榊原:今、世界は日本料理ブームだが日本人はあまり気付いていない。農業、漁業の技術は大変高いということを、徳岡さん、外国で実感されたはずですが。
徳岡:一番のポイントになっている健康、美容は、日本で培ったものの中にあるのでは。もしくは見た感じ。器にもいろんな柄、焼き方のものがある。海外で感じたのは、日本は異端なんだな、と。北イタリアで現地の市場の魚を使って料理しようとした時、くさくて使えない。30点くらいの料理しか出来なかったのに高評価を受けた。生で食べるための活け締めの技術や、魚の管理意識は日本にしか無い。第1次産業の高い水準を日本人は自覚しておらず、守ろうとしていない。ちゃんと評価してもらう努力をしてない。すごくもったいない。
榊原:食器、食材、料理の腕は世界一だ。農業、漁業関係者はもっと自信をもっていい。
加藤:考えないといけないのは、ほぼ全滅しつつあるカブラ、ナスなどの在来種をどう守るか。徳岡さんらシェフに料理をしてもらって、そのおいしさを見直してもらう仕組みを作らないと。ゆでても変色しない紫のアスパラガスを作るよう種苗会社に頼んだりする食の掘り起こしや、鮮度の高い伝統料理を見直すことは全農の使命だ。
榊原:地域の野菜がだんだん消えている。これはスーパーマーケット文化、アメリカ文化だ。

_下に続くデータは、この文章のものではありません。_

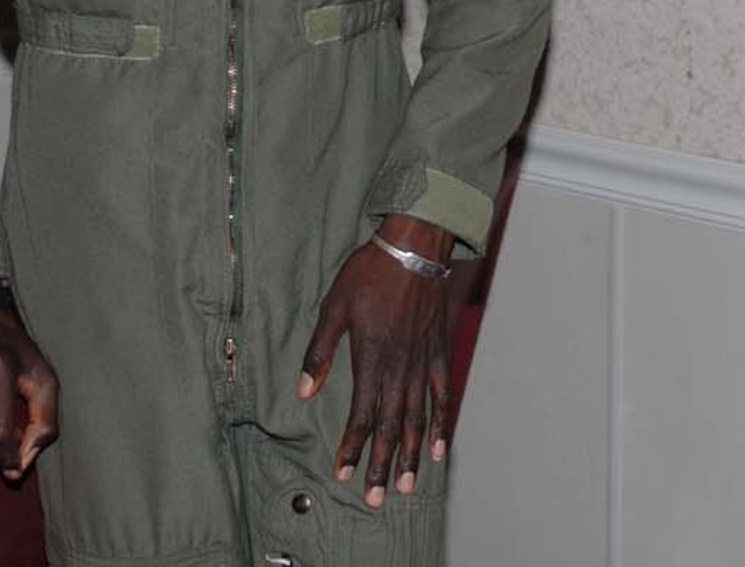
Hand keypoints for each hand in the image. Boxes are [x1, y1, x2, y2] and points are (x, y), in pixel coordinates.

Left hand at [297, 214, 453, 507]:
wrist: (412, 247)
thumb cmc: (369, 274)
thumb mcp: (333, 307)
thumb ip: (320, 352)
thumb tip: (303, 390)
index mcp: (371, 358)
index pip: (362, 414)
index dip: (352, 447)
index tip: (343, 473)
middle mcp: (399, 367)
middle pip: (392, 425)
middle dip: (383, 464)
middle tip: (379, 498)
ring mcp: (422, 360)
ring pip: (417, 417)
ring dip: (411, 453)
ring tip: (407, 484)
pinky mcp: (437, 350)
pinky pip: (441, 393)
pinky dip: (440, 422)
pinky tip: (438, 446)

加藤:全国的に八百屋さんが無くなったことは農業団体の反省が必要だ。苦労や料理法を伝えることができた。スーパーで消費者に評価されるのは価格だが、価値観を変えよう。それには、生産者、消費者、日本の農畜産物のよさを見直してくれる人が組んでいくしかない。
榊原:地域の特徴ある野菜について徳岡さん。
徳岡:「京野菜」と書いた箱が売れたりしているのが現状。京野菜は全部有機・無農薬と思われているようだが、そんなことはない。京野菜はブランド化がうまくいったのだが、いずれ破たんするのでは。
榊原:加藤さん、農業、漁業、地域をどう変えていったらいいですか。
加藤:農業者だけで農業を守ろうと思っていた。これは間違い。日本の素晴らしい製造技術を農業へ導入して生産者を高くしていく。もう一つ、有機、無農薬栽培をもっと科学的に突き詰める。他産業の方、環境を考える人と連携して、日本の地域社会を元気にするようにがんばりたい。